Director: Jon S. Baird

Filth (2013)

It seems just a touch unfair that a city as vibrant and multifaceted as Edinburgh has come to be defined on the big screen by a vision as unsparingly seedy as Irvine Welsh’s, but arguably defined it he has. So far five of Welsh’s narcotics-fried Edinburgh tales have made the transition from book to film: Trainspotting and its sequel, 1998’s The Acid House, 2011’s Ecstasy and 2013’s Filth.

The last of these is comedy of the blackest sort, its focus a substance-addled detective (James McAvoy) and his exploits manipulating friends, chasing women and screwing colleagues out of a promotion he seems to think will soothe his rotting soul. It’s Radge Lieutenant: Port of Call Auld Reekie, featuring Edinburgh as hellish urban circus and a ghoulish McAvoy as its raw-eyed ringleader, dangerously self-destructing inside its night clubs, brothels and masonic halls.

Sunshine on Leith (2013)

Director: Dexter Fletcher

Sunshine on Leith (2013)

If Filth was the product of a reliable cynic, then Sunshine on Leith surely sprang from the mind of an eternal optimist. Adapted by Stephen Greenhorn from his stage hit, Dexter Fletcher’s jukebox musical raids Edinburgh band The Proclaimers’ back catalogue and fits their tracks into a narrative about two Leith soldiers (George MacKay and Kevin Guthrie) returning home from Afghanistan.

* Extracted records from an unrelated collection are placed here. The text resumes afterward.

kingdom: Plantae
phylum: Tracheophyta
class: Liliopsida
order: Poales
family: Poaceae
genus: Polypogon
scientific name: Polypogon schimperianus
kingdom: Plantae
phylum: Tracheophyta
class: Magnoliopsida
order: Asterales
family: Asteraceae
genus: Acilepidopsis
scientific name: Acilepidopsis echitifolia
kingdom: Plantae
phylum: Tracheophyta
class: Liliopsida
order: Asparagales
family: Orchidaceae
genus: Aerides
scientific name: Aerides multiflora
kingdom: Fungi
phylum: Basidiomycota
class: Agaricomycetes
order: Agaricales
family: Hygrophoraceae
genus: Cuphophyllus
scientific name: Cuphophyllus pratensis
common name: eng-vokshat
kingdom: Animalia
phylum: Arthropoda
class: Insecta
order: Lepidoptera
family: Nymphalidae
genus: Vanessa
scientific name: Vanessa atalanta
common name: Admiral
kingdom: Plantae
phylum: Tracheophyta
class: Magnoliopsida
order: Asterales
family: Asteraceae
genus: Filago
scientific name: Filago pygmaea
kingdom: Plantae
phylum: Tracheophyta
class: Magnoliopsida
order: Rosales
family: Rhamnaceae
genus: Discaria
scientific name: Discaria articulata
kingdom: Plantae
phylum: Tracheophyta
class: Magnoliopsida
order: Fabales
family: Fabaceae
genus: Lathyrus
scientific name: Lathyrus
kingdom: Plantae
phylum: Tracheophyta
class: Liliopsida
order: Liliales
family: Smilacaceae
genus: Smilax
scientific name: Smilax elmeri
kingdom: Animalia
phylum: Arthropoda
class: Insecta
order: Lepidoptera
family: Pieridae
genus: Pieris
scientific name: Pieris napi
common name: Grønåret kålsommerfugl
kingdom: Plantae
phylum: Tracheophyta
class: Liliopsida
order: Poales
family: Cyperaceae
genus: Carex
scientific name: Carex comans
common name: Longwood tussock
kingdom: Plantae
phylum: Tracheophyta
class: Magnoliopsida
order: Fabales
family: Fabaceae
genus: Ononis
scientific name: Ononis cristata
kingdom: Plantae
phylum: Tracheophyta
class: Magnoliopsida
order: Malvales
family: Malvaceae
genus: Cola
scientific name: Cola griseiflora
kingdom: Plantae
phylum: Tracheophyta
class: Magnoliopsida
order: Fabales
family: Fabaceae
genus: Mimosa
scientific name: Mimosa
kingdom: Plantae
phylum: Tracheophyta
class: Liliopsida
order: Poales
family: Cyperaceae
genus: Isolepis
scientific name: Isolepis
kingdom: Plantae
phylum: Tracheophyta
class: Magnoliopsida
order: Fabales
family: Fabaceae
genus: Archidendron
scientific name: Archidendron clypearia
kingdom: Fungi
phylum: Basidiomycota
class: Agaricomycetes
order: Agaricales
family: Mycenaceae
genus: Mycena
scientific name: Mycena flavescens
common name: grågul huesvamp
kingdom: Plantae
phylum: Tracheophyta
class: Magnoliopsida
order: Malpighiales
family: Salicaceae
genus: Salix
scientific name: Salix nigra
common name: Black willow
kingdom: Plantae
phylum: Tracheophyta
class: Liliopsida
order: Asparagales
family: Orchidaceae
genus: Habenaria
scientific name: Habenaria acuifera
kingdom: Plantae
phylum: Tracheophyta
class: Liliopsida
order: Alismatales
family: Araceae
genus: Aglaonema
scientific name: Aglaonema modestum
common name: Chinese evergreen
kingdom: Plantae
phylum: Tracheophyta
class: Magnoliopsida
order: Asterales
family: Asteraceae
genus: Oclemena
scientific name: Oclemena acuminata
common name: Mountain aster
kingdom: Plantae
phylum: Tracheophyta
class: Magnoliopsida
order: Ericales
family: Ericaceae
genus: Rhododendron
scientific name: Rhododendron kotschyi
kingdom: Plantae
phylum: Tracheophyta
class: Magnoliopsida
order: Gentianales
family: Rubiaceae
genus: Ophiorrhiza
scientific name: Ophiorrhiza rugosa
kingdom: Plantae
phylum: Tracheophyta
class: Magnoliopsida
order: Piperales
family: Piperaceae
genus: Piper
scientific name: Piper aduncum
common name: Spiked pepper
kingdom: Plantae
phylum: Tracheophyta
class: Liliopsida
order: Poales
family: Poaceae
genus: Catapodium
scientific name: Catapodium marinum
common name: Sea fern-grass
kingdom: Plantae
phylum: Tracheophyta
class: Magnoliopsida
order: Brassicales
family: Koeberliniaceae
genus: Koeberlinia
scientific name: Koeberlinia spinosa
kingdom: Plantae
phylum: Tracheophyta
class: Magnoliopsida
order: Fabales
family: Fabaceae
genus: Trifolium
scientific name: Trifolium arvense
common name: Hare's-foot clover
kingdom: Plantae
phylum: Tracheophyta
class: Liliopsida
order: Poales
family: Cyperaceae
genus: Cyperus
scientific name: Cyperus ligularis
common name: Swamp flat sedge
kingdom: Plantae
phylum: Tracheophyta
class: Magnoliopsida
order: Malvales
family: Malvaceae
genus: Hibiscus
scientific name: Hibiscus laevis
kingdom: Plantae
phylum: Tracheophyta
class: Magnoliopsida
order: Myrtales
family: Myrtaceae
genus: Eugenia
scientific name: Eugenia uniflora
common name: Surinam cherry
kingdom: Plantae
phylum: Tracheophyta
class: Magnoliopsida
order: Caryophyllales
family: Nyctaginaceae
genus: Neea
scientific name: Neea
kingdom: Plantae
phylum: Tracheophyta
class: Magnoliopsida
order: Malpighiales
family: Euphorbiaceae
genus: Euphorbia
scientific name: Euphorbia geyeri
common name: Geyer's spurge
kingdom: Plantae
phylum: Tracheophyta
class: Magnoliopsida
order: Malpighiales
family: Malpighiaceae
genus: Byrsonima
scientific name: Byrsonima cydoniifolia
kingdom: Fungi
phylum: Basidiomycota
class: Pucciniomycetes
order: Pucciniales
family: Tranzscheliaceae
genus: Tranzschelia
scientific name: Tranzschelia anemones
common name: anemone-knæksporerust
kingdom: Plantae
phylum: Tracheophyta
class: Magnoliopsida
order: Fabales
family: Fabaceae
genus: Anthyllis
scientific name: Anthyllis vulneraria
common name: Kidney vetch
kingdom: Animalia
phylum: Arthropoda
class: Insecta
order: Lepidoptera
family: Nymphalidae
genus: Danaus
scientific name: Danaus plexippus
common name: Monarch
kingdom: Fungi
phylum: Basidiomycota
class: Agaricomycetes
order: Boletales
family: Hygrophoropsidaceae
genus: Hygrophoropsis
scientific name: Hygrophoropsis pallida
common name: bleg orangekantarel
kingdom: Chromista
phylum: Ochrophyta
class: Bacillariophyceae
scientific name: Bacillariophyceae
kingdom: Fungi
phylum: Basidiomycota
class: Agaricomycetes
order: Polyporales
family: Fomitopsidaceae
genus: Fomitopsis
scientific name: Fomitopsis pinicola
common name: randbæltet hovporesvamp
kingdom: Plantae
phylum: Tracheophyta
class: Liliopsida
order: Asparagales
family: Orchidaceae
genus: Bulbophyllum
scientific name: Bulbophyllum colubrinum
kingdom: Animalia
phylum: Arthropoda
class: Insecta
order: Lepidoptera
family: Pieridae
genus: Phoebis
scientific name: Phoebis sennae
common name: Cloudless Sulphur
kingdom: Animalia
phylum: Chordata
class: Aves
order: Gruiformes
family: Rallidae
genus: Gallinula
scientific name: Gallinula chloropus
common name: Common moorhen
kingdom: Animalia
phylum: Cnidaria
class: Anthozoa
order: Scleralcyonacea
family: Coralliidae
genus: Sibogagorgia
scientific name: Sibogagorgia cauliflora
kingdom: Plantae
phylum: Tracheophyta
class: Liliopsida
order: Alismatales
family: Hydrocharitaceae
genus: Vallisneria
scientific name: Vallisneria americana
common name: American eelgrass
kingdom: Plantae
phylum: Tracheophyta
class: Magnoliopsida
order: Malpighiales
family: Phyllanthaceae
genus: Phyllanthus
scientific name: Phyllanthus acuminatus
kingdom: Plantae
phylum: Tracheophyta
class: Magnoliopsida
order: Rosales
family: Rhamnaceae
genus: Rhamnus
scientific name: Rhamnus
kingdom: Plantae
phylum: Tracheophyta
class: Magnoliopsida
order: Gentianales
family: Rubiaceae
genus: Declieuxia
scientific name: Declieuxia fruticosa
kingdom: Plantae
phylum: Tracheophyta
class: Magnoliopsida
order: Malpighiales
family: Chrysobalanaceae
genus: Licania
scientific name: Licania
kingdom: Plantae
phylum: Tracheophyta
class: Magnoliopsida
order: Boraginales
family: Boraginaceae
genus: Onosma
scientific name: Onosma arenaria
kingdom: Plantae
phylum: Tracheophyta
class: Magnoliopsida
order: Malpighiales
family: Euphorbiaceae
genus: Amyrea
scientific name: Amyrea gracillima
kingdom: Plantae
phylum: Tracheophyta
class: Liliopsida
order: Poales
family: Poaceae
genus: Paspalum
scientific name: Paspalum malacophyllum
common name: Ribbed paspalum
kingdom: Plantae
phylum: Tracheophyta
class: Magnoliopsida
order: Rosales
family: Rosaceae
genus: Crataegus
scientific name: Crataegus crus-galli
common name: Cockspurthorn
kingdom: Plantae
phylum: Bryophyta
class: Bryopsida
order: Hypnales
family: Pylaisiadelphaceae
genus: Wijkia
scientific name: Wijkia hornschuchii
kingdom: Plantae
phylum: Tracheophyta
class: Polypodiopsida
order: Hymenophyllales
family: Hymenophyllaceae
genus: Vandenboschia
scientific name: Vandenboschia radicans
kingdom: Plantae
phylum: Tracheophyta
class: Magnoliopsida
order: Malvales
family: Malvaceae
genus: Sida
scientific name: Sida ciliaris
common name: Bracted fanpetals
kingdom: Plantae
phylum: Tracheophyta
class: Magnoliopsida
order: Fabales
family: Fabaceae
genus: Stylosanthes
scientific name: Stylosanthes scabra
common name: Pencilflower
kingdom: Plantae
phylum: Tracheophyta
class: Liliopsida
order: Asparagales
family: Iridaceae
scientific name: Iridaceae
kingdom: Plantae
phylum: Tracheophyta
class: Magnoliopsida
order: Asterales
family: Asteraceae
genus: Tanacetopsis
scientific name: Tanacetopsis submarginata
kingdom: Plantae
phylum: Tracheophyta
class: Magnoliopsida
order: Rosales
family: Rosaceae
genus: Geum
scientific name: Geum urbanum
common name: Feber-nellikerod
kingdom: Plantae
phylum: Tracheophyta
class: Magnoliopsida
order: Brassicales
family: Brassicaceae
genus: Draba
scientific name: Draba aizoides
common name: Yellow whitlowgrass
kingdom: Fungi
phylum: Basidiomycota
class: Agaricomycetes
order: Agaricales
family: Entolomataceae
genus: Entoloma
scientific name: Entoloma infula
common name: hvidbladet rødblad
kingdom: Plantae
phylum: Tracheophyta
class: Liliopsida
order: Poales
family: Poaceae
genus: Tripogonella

The film’s not short on the tougher stuff – in between infectious singalongs, Fletcher and Greenhorn cover infidelity, rejection and the human cost of war – but the overwhelming takeaway is a sense of unfettered joy. Fletcher offers a picture postcard look at Edinburgh, all sun-splashed wide angles and helicopter shots of the city, while the on-screen Scottish and English stars prove themselves surprising double threats, with the likes of MacKay, Guthrie and Peter Mullan joining Jane Horrocks in lending pipes as well as pathos.